Can personality Insights actually improve real estate agent performance?
Yes. The core insight is that different personality types respond to different coaching approaches. A high-Dominance agent who wants the fastest path forward will disengage when given process-heavy coaching, while a high-Conscientiousness agent needs detailed frameworks to feel confident. Signals gives team leaders the specific coaching language and approach that matches each agent’s personality, replacing one-size-fits-all advice with recommendations built for how each individual actually processes information.
What DISC personality types are most common among real estate agents?
Real estate attracts a range of DISC types, though the industry tends to skew toward higher Influence and Dominance traits. Shilo Signals identifies agents across the full DISC spectrum with combined types like DI (The Driver), IS (The Connector), SC (The Analyst), CS (The Structured Stabilizer), ID (The Motivator), and CD (The Perfectionist). The distribution varies by team and market, which is exactly why personality-decoded coaching matters – no two teams have the same personality makeup.

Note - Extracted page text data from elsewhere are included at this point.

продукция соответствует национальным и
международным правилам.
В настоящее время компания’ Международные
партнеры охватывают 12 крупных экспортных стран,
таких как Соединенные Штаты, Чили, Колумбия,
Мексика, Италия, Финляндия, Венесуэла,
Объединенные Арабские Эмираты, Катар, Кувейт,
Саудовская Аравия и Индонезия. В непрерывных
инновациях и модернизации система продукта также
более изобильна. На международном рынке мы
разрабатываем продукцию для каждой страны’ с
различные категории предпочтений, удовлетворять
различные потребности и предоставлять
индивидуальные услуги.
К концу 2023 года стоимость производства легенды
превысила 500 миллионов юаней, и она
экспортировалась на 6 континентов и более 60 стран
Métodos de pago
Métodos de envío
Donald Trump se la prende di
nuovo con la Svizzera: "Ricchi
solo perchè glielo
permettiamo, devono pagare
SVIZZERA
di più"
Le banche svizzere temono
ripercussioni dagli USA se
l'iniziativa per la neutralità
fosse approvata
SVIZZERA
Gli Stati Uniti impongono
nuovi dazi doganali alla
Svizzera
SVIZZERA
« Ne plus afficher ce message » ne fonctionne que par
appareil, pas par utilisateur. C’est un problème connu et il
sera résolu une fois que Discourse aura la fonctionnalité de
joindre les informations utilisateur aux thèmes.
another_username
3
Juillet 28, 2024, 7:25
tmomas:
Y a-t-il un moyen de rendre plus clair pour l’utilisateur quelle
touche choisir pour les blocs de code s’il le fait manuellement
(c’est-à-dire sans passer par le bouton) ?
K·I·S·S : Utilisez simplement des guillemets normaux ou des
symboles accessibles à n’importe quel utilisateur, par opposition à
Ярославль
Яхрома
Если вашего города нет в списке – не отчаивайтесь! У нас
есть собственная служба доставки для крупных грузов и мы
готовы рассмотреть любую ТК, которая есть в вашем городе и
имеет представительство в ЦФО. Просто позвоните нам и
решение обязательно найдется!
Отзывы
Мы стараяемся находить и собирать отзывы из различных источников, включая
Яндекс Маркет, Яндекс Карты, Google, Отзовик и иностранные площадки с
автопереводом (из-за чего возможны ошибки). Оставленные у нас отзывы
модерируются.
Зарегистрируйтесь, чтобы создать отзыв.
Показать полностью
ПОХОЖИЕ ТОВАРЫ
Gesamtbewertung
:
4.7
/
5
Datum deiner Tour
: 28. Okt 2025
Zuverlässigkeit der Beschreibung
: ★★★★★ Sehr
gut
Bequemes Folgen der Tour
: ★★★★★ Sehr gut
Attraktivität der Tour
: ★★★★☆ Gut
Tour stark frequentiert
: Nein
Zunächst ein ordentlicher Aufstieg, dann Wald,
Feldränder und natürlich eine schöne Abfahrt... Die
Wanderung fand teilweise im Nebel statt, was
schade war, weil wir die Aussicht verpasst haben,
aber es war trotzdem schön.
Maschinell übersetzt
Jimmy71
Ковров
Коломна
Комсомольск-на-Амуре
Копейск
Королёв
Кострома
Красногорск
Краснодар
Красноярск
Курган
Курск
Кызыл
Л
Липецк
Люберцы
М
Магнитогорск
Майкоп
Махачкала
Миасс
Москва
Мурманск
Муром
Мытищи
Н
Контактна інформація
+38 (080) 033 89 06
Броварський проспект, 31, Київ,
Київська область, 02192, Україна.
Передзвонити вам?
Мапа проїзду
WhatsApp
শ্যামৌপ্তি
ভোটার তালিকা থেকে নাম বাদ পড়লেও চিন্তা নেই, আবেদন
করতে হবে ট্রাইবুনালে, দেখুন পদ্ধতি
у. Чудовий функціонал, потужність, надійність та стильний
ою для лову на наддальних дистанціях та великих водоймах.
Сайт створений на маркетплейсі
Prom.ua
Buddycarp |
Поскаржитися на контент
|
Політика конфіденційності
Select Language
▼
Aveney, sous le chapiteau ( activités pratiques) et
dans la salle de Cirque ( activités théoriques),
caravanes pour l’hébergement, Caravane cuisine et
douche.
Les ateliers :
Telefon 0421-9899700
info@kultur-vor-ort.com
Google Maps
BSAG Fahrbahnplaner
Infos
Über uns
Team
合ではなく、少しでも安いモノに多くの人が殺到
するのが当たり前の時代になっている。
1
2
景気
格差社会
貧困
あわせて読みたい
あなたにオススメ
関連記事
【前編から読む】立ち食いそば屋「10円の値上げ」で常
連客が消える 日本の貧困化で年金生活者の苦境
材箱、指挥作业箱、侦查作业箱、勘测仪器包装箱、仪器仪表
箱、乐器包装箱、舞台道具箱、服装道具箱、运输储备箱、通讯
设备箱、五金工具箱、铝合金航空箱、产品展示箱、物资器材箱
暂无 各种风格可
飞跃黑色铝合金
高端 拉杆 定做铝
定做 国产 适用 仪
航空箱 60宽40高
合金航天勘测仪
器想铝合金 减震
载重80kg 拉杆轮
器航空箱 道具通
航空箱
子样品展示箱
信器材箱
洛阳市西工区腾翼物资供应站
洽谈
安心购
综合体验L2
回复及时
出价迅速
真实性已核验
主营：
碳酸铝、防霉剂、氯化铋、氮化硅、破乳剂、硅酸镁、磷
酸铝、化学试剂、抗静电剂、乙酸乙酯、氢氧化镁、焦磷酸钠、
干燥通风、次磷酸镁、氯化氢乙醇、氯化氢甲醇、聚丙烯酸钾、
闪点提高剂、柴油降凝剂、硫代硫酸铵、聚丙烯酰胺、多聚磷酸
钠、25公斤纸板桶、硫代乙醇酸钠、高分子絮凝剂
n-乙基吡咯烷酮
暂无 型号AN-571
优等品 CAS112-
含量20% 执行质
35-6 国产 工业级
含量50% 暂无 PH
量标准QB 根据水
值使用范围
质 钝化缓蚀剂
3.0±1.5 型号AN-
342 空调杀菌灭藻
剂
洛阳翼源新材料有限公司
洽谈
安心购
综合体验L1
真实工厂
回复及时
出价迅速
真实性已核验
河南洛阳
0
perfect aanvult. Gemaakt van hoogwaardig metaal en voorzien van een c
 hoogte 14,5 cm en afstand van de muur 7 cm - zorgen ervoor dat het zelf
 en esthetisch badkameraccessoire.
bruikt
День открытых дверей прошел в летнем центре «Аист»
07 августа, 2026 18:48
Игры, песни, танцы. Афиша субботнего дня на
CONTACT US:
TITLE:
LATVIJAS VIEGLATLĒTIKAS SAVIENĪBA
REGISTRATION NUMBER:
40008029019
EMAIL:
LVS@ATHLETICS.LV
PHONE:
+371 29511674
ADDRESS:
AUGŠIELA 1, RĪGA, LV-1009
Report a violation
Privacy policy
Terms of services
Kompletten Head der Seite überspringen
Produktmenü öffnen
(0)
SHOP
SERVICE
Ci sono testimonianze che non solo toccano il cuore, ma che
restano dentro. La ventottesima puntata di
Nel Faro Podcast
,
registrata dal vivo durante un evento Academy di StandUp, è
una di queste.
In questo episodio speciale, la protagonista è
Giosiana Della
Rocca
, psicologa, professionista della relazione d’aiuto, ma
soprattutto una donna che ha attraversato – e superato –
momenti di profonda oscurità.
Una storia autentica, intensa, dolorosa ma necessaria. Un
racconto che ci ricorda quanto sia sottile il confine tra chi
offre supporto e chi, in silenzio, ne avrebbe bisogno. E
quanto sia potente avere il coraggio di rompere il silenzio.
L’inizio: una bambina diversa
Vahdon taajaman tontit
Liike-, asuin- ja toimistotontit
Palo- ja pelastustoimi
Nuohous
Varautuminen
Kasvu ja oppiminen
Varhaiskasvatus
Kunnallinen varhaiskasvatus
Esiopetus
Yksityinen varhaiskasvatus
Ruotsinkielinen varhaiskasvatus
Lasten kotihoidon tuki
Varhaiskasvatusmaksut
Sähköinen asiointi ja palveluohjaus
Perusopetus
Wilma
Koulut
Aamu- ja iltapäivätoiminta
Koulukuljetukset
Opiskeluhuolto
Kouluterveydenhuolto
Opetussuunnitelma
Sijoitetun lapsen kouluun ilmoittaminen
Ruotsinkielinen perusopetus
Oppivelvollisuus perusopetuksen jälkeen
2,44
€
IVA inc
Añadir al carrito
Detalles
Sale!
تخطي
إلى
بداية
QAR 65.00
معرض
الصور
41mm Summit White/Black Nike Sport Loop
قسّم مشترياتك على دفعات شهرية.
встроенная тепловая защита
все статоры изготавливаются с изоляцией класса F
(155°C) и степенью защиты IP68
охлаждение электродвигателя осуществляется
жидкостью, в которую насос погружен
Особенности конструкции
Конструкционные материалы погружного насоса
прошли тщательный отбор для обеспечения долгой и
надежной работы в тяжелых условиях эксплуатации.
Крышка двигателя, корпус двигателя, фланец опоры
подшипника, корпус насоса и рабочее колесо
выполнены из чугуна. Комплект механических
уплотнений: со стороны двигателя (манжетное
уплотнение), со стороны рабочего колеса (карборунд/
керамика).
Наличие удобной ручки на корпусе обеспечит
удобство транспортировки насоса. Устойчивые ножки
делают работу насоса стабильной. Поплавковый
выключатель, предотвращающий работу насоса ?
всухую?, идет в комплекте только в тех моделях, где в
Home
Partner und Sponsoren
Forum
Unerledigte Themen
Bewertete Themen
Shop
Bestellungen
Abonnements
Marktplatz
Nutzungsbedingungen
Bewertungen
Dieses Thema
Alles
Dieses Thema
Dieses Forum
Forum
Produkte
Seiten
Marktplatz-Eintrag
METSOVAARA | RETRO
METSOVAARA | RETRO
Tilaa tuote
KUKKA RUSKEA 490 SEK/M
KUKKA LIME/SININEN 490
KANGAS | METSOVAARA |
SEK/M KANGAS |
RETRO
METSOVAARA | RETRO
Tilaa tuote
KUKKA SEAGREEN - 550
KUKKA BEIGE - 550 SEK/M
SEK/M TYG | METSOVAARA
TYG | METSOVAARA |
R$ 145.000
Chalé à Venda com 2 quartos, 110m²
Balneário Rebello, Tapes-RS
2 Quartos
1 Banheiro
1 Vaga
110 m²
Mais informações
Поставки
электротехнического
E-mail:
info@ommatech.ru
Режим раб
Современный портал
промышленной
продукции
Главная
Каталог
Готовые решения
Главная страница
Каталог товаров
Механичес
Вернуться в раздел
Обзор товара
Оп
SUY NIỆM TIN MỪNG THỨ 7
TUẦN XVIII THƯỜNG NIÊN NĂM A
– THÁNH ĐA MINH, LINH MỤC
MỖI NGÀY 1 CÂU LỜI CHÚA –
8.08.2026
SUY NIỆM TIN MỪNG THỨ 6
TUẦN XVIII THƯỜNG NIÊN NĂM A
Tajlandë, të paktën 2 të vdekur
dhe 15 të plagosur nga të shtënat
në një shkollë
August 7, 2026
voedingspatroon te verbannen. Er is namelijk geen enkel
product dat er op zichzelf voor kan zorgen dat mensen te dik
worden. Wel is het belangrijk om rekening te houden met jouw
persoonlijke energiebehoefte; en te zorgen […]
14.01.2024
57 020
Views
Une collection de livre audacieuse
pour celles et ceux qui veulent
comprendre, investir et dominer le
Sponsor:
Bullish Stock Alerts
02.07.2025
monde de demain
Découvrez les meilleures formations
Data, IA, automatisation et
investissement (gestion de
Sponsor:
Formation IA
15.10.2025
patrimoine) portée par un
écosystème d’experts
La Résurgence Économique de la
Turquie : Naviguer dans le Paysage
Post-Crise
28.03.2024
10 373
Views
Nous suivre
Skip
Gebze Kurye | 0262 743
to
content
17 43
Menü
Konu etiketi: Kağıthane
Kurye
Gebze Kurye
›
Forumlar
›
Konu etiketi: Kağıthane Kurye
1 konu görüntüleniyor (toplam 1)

How is AI-based personality coaching different from generic sales coaching?
Generic sales coaching gives every agent the same scripts, the same objection handlers, and the same feedback regardless of who they are. AI-based personality coaching through Shilo Signals adapts recommendations to each agent’s DISC profile. For example, instead of a generic “ask for the appointment” tip, Signals might tell a high-S agent to frame the ask as a collaborative next step, while advising a high-D agent to be direct and offer two time slots. Every recommendation is evidence-based, cited to the agent’s actual calls, and scored with confidence percentages.